Sclérose en Plaques

La Sclérose en plaques

La sclérose en plaques (SEP) est une maladie inflammatoire du système nerveux central (SNC). Celui-ci comprend le cerveau, la moelle épinière et les nerfs optiques.

Le SNC est composé de différents types cellulaires dont les neurones et les oligodendrocytes. Les neurones sont composés d'un corps cellulaire et d'un prolongement, l'axone, entouré d'une gaine protectrice, la myéline. Cette gaine joue un rôle dans la survie de l'axone et permet une transmission rapide de l'information entre le cerveau et le reste du corps. Les oligodendrocytes sont les cellules permettant la fabrication de la gaine de myéline.
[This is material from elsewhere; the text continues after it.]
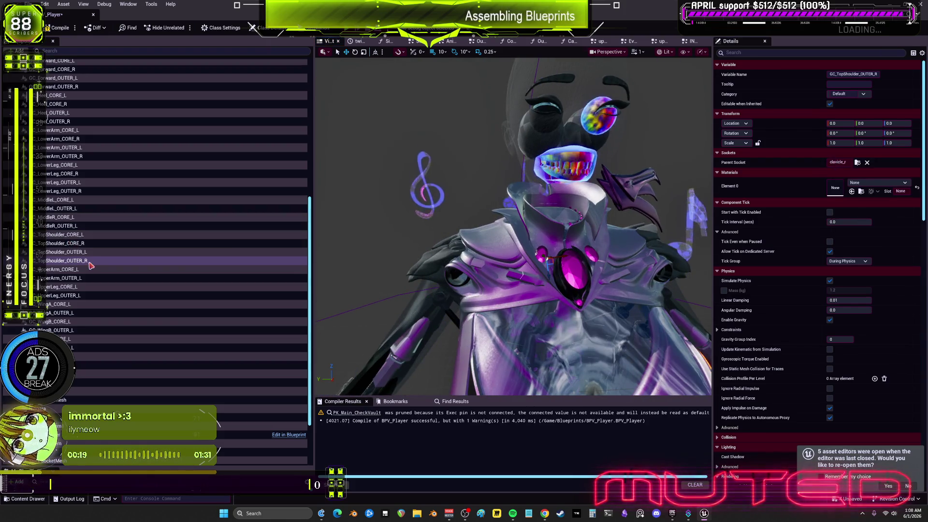
- Mirror both right shoulder pieces with 180° Y rotation and -1.0 Y scale
ctrl+click(232, 243)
Dans la SEP, la myéline est la cible du processus pathologique. Celui-ci est déclenché par une réaction inflammatoire. A ce signal les macrophages détruisent la gaine de myéline, en respectant plus au moins l’axone au début. Les lésions de démyélinisation, généralement bien limitées, sont appelées plaques. Au fur et à mesure des poussées, les oligodendrocytes seront de moins en moins capables de réparer les gaines de myéline détériorées, les axones vont se raréfier, la plaque ancienne est le siège d’un tissu cicatriciel riche en astrocytes : c’est la gliose astrocytaire ou sclérose. L’étude des mécanismes cellulaires et tissulaires de la SEP cherchent à identifier les facteurs contrôlant la phase inflammatoire, facilitant la remyélinisation, protégeant les axones.

 

Gliose astrocytaire, imprégnation argentique X400.

Gliose astrocytaire, imprégnation argentique X400
Macrophages contenant des débris de myéline (bleus) au sein d’une plaque (méthode argentique de Bodian associée à une coloration par le bleu de Luxol , X400)

Macrophages contenant des débris de myéline (bleus) au sein d’une plaque (méthode argentique de Bodian associée à une coloration par le bleu de Luxol , X400)

Perte de myéline avec respect des axones en bordure de plaque (immunohistochimie de la MBP : Myelin Basic Protein, protéine de structure de la gaine de myéline).

Gliose astrocytaire, imprégnation argentique X400
La recherche sur la SEP explore les différents mécanismes impliqués à tous les stades de la maladie, parmi lesquels l'inflammation, la démyélinisation, la neurodégénérescence et la réparation. Cela notamment grâce à des modèles animaux, le plus connu et le plus utilisé étant l'encéphalite auto-immune expérimentale induite chez la souris ou les primates. Malgré une meilleure compréhension, due aux modèles animaux, des mécanismes d'inflammation et de réparation du système nerveux central (SNC), l'hétérogénéité de la SEP et ses conséquences à long terme sur le handicap nécessitent d'autres approches.

Pourquoi la recherche sur le tissu nerveux humain post mortem est-elle encore utile?


1. Les maladies démyélinisantes inflammatoires du système nerveux central ne se limitent pas à la SEP et l'observation des tissus humains permet de définir de nouvelles entités.

2 L’observation de tissus humains malades permet d’identifier des lésions jusqu’à présent non décrites et de développer de nouvelles hypothèses.

3. Tous les modèles sont incomplets. L'analyse des tissus humains reste essentielle et doit être confrontée aux données obtenues à partir de modèles expérimentaux.

4. De plus en plus de nouveaux médicaments sont proposés. L'un des défis contemporain est d'évaluer leur action sur les lésions et sur la réparation du système nerveux, de même que leurs éventuels effets secondaires. Une collection d'échantillons bien étudiés est essentielle pour améliorer l'approche thérapeutique.